As for the new chancellor, 63-year-old Scholz was formerly the finance minister in Merkel’s last coalition government. That administration was robustly supportive of the Nord Stream 2 partnership with Russia. Under Merkel, Berlin rebuffed Washington’s objections to the pipeline saying that it was a sovereign matter for Germany. Scholz himself had in the past spoken out against American meddling over Germany’s energy policy. The Biden administration appeared to respect Berlin’s independence on the issue by dropping threats of sanctions against participating companies. That background might suggest that the chancellor’s office would hold Baerbock’s foreign ministry in check.
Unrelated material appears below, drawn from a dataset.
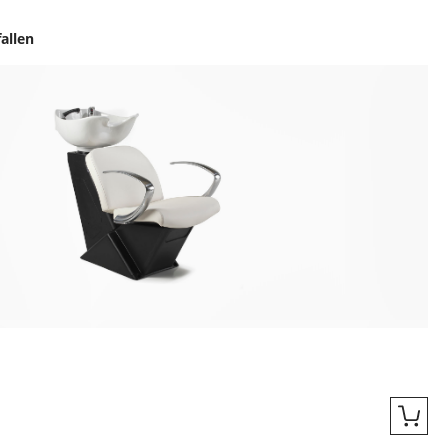
allen
ingen
Quic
However, the recent escalation of tensions over Ukraine fuelled by Washington’s claims that Russia is planning to invade the country has hardened Germany’s stance towards Moscow, in particular on the issue of expanding economic sanctions as “severe consequences” for alleged Russian aggression. Moscow has repeatedly dismissed the U.S. claims of invasion plans, but disconcertingly Germany and the rest of the EU have gone along with Washington’s narrative, accepting dubious American “intel” as if good coin, reminiscent of the WMD propaganda leading up the war on Iraq. That paradigm shift suggests a premeditated, orchestrated objective for the U.S. The Europeans have been suitably suckered into the ploy. And, at last, the Nord Stream 2 project is within target of Washington’s policy torpedoes.
In his address to the Bundestag this week, Scholz called for “constructive dialogue” with Russia to “stop the spiral of escalation”. He also called for “mutual understanding”. That may sound like an enlightened policy of diplomatic engagement. But then, disappointingly, Scholz vowed that Germany would “speak with one voice with our European partners and transatlantic allies”. That means Berlin is henceforth deferring to the position of Washington and Kiev in terms of determining response to the accepted narrative of “Russian aggression”.
Whatever the shortcomings of Merkel – she was no radical critic of Washington – but she at least was capable at times of exerting a modicum of independence. Her unwavering support for Nord Stream 2, for example, despite American pressure. Also more recently, it has emerged that Merkel reportedly blocked supplies of NATO weapons to Ukraine much to the annoyance of the Kiev regime.
Olaf Scholz does not come across, at least so far, as a strong leader. His mealy-mouthed talk about “sharing one voice” with the U.S. and “partners” like Ukraine, as well as his ready acceptance of spurious allegations about Russian aggression, indicate that the new Berlin government will be a pliable tool for Washington’s policy of hostility towards Russia.
Historically, it is ominous that the first German overseas military action since 1945 occurred in 1999 under an SPD-Green coalition. That was when Germany joined in the NATO bombing of Serbia. These parties are coalition partners again at another crucial time for Europe.
If there is a new traffic light in Berlin it’s showing no stops for further U.S. and NATO aggression in Europe.